Question

Show that the relation \( \le \) is a partial ordering on the set of Boolean functions of degree \(n\).

Short answer

It gets \( \le \) is a partial ordering on the set of Boolean function of degree \(n\).

Step-by-step solution

Definition

Let \({\bf{B = }}\left\{ {{\bf{0,1}}} \right\}\). Then \({{\bf{B}}^{\bf{n}}}{\bf{ = }}\left\{ {\left( {{{\bf{x}}_{\bf{1}}}{\bf{,}}{{\bf{x}}_{\bf{2}}}{\bf{, \ldots ,}}{{\bf{x}}_{\bf{n}}}} \right)\mid {{\bf{x}}_{\bf{i}}} \in {\bf{B}}} \right.\)for \(\left. {1 \le {\bf{i}} \le {\bf{n}}} \right\}\) is the set of all possible \({\bf{n}}\)-tuples of \({\bf{0's}}\) and \({\bf{1's}}\). The variable \({\bf{x}}\) is called a Boolean variable if it assumes values only from \({\bf{B}}\), that is, if its only possible values are \(0\) and \(1\). A function from \({{\bf{B}}^{\bf{n}}}\) to \({\bf{B}}\) is called a Boolean function and it has degree \({\bf{n}}\).

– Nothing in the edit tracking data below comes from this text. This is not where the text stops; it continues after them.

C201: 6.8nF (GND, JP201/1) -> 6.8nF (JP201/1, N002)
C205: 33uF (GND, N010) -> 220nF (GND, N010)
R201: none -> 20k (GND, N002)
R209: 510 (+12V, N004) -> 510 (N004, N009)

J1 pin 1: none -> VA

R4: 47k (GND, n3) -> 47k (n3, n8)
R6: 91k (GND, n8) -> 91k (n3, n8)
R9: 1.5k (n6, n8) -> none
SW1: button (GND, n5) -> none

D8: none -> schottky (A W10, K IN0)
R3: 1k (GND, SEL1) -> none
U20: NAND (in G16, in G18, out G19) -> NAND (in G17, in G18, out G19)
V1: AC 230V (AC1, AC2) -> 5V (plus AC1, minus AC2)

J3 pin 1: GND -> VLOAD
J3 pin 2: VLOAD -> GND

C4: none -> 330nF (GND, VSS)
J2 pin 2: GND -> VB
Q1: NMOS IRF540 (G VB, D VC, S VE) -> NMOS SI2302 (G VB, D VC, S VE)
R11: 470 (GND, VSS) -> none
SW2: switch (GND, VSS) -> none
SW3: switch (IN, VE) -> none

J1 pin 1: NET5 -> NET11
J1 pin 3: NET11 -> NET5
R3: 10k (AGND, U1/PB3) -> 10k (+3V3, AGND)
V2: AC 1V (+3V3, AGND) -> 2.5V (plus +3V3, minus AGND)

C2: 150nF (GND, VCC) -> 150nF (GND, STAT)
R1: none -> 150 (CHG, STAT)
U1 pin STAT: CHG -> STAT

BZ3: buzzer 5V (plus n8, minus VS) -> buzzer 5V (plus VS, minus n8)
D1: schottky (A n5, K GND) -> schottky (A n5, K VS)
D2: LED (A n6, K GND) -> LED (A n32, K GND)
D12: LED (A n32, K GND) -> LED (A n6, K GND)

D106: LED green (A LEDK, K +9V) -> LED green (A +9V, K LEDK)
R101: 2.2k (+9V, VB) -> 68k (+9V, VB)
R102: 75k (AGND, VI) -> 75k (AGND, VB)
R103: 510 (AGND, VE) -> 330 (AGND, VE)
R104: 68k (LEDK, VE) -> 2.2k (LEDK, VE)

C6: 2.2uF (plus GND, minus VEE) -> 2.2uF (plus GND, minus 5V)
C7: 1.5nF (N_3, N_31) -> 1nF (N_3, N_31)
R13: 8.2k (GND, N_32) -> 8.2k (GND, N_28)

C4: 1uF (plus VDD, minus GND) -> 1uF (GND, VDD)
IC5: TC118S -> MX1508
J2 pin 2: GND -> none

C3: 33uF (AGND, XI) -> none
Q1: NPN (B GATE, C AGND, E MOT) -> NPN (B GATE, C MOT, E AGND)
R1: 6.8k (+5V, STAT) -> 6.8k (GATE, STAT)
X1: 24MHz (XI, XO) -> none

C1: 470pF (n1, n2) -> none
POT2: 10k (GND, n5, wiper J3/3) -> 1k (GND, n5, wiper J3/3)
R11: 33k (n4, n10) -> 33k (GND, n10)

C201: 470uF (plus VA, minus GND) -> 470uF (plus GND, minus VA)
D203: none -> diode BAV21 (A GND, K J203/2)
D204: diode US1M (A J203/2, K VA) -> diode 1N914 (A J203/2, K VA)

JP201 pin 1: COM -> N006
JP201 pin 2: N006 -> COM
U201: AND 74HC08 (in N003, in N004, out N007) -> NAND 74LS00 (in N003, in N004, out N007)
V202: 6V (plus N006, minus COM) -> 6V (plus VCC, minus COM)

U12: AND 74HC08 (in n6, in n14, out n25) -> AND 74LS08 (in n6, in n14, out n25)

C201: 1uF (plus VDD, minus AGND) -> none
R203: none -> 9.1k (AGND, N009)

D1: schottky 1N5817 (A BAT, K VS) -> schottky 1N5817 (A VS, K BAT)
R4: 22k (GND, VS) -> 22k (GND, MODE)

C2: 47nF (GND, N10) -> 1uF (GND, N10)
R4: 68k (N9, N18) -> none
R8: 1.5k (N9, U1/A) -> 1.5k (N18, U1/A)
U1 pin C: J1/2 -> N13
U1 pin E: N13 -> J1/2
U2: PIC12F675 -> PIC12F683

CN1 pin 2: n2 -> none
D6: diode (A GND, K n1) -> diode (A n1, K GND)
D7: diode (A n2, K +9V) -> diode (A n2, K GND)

Using the relation of reflexive

It needs to show that this relation is reflexive, antisymmetric, and transitive. That \({\bf{F}} \le F\) (reflexivity) is simply the tautology "if \(F\left( {{x_1}, \ldots ,{x_n}} \right) = 1\), then \(F\left( {{x_1}, \ldots ,{x_n}} \right) = 1\)." For antisymmetric, suppose that \(F \le G\) and \(G \le F\). Then the definition of the relation says that \(F\left( {{x_1}, \ldots ,{x_n}} \right) = 1\) if and only if \(G\left( {{x_1}, \ldots ,{x_n}} \right) = 1\), which is the definition of equality between functions, so \(F = G\).

Using the transitivity

Finally, for transitivity, suppose that \(F \le G\) and \(G \le H\). It wants to show that \(F \le H\). So, suppose that \(F\left( {{x_1}, \ldots ,{x_n}} \right) = 1\). Then by the first inequality \(G\left( {{x_1}, \ldots ,{x_n}} \right) = 1\), hence by the second inequality \(H\left( {{x_1}, \ldots ,{x_n}} \right) = 1\), as desired.

Therefore, it gets \( \le \) is a partial ordering on the set of Boolean function of degree \(n\).